[Saved entries]
■ ■ ■
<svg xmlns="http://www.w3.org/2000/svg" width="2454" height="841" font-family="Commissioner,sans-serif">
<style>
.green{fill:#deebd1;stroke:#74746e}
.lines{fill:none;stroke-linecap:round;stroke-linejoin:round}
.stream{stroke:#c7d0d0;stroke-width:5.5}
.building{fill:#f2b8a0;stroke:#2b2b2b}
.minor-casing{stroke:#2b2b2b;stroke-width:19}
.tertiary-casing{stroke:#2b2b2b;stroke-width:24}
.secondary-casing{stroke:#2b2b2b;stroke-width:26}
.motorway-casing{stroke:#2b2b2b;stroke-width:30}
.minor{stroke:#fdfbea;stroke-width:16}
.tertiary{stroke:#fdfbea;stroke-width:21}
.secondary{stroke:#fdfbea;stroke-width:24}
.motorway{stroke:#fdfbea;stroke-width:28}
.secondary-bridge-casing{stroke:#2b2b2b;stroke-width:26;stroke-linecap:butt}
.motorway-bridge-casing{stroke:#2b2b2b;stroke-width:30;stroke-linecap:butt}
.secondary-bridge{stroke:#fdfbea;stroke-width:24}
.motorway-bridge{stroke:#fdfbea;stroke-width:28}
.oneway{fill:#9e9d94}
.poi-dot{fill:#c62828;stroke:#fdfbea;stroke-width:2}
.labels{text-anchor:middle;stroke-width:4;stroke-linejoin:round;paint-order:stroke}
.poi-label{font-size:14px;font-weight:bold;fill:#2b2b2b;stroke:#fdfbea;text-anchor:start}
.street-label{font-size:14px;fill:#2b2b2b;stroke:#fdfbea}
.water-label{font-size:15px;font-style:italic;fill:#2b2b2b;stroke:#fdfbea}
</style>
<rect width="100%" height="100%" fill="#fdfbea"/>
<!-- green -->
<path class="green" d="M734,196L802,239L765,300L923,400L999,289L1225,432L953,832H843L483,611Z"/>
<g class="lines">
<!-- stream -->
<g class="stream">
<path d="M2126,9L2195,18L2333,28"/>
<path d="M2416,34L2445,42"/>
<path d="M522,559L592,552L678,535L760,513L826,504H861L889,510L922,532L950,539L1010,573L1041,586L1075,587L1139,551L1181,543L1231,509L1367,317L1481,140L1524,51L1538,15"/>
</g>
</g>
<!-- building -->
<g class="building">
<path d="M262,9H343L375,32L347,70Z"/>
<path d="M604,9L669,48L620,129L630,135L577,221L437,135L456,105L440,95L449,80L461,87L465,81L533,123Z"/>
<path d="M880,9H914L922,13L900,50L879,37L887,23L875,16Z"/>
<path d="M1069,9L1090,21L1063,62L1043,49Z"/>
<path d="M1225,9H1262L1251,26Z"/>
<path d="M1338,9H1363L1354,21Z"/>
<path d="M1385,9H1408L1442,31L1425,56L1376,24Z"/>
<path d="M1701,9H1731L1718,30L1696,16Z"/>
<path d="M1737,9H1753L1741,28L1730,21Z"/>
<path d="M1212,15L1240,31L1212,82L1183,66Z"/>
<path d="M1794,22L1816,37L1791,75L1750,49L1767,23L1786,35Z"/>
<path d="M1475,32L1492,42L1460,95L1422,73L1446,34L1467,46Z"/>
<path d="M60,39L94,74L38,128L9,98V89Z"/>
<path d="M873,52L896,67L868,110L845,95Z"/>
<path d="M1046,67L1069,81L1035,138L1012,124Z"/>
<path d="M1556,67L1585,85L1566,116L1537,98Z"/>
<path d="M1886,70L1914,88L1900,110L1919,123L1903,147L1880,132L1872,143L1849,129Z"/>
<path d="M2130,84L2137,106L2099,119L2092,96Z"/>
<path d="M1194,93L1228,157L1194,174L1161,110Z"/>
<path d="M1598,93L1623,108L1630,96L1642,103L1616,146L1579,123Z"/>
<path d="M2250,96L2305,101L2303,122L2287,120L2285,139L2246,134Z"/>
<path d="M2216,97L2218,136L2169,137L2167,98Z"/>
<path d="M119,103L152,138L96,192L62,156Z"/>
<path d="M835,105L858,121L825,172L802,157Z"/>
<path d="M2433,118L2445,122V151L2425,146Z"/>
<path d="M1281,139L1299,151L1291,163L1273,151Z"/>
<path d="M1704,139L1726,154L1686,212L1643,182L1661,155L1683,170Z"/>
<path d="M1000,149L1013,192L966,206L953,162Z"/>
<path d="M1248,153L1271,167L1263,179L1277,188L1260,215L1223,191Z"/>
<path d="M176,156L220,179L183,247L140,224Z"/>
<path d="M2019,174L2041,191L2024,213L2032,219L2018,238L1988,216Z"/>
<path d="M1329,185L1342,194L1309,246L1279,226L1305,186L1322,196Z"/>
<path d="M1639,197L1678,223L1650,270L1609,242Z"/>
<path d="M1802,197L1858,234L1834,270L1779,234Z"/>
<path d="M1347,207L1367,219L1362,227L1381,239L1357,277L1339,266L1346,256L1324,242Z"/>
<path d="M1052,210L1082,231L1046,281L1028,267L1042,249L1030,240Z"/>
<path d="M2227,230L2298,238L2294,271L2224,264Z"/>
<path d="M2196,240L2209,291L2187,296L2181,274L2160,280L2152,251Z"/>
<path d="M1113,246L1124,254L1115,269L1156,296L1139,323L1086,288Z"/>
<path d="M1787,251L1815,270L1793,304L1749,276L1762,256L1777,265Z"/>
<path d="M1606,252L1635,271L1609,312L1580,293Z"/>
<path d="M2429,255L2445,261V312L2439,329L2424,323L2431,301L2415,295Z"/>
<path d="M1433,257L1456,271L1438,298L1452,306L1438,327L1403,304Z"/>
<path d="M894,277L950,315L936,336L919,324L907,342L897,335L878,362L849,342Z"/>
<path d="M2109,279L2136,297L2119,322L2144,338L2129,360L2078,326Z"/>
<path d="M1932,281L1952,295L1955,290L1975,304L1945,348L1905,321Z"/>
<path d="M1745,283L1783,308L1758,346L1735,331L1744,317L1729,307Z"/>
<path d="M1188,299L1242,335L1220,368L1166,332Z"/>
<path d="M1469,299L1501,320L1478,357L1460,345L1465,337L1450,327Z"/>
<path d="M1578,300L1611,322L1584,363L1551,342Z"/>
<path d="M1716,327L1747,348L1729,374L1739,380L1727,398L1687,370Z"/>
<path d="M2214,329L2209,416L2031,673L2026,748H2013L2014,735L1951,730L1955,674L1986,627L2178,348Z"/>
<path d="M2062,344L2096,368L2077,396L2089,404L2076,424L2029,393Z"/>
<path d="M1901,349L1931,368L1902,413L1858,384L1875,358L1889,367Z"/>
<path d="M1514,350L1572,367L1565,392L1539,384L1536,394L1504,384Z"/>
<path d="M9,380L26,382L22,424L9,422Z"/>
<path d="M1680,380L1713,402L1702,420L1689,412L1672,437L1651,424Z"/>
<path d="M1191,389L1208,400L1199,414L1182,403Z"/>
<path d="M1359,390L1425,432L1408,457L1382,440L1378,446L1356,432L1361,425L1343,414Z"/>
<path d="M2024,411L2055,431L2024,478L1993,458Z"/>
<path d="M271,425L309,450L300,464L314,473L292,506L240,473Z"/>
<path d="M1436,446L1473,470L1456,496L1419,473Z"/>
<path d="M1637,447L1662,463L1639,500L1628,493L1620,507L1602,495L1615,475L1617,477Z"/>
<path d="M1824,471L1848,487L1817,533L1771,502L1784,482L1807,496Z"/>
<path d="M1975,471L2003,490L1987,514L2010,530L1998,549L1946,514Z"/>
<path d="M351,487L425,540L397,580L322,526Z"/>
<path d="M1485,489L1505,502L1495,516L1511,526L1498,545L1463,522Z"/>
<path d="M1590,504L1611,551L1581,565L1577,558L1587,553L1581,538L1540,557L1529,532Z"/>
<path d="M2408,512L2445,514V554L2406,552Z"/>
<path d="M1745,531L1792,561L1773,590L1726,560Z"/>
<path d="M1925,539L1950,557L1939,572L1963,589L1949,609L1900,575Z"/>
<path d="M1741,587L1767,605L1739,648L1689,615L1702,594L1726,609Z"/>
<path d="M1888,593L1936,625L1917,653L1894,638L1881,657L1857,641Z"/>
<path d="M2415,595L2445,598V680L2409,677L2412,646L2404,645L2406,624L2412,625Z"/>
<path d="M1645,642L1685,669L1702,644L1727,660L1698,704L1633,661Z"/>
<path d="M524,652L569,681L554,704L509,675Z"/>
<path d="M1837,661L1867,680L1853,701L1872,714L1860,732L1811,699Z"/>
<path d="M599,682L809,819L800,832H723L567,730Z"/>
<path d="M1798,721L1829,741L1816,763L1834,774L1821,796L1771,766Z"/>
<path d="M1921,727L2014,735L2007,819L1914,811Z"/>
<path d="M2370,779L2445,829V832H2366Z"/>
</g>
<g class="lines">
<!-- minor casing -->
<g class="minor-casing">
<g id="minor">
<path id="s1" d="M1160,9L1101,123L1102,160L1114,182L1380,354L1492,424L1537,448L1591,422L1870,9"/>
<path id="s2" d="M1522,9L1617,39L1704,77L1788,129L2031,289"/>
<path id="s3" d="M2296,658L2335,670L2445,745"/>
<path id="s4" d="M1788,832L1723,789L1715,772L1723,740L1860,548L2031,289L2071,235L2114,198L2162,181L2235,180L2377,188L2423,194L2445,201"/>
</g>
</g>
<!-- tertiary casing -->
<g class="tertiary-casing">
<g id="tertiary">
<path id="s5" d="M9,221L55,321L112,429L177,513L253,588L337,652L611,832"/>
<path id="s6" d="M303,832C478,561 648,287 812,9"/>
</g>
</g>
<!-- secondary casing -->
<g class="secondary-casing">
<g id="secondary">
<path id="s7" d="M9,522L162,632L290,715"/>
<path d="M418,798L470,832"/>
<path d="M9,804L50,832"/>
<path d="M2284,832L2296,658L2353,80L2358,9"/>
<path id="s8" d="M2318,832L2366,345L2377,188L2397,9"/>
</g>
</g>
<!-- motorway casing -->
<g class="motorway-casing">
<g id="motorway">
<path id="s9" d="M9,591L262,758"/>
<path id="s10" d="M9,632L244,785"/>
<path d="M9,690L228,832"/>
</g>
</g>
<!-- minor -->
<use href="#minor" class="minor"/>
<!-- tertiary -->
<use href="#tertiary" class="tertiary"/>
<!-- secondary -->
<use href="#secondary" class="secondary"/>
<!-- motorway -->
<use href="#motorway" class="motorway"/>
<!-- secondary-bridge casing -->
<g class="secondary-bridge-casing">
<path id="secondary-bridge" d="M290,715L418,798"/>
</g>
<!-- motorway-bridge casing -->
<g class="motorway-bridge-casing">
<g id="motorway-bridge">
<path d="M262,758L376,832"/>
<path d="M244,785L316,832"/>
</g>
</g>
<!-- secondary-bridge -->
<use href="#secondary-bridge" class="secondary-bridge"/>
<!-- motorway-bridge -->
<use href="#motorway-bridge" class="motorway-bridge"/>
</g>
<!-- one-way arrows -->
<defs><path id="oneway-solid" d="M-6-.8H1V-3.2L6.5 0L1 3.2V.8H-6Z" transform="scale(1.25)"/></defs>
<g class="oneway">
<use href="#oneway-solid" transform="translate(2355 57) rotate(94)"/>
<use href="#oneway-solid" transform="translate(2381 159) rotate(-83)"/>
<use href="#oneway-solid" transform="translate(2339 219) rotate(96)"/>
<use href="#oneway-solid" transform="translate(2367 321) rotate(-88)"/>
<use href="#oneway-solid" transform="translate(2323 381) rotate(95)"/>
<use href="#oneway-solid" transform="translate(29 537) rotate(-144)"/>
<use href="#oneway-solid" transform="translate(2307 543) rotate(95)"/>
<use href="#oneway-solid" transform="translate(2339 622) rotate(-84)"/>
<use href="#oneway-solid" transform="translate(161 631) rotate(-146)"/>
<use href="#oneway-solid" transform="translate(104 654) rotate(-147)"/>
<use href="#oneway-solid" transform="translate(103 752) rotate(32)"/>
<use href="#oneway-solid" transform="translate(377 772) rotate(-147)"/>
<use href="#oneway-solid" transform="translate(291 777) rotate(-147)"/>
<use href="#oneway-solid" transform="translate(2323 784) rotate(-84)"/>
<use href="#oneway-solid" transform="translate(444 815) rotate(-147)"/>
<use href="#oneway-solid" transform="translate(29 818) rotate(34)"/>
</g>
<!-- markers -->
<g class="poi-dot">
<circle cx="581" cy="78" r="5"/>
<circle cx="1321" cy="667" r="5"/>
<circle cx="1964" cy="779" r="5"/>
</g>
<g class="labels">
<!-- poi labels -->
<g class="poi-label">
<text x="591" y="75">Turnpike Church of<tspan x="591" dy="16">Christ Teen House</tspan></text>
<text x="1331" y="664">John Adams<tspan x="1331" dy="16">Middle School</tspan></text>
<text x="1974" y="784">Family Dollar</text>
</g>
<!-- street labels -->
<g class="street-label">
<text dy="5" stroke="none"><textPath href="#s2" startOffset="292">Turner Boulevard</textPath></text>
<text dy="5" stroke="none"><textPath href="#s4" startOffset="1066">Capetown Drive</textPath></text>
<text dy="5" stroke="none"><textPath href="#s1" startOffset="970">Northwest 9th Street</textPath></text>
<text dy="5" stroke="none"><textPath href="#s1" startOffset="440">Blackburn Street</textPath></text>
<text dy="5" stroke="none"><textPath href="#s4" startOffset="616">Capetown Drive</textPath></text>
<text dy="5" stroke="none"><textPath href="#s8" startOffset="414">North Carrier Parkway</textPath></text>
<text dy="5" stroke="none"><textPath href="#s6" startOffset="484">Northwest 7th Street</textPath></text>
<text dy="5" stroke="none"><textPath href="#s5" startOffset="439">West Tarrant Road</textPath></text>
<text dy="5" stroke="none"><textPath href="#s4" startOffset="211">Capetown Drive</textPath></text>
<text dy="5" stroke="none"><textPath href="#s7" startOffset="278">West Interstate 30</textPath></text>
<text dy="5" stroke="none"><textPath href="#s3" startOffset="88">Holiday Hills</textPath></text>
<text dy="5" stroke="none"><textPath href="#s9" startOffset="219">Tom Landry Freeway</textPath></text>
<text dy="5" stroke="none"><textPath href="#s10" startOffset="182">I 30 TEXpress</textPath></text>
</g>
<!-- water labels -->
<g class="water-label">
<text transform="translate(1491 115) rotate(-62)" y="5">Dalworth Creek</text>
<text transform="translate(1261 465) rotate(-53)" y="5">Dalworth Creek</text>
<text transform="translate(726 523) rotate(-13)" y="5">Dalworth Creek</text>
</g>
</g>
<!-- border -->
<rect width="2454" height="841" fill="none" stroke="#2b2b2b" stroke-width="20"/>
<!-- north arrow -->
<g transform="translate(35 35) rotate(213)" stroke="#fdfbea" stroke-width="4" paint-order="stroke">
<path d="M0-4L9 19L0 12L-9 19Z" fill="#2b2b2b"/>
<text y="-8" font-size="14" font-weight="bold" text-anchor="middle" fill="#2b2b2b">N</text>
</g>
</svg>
■ ■ ■
What you should do: Lines with the string "tspan" in the data above: say how many there are, giving the number alone.

Written solution: 2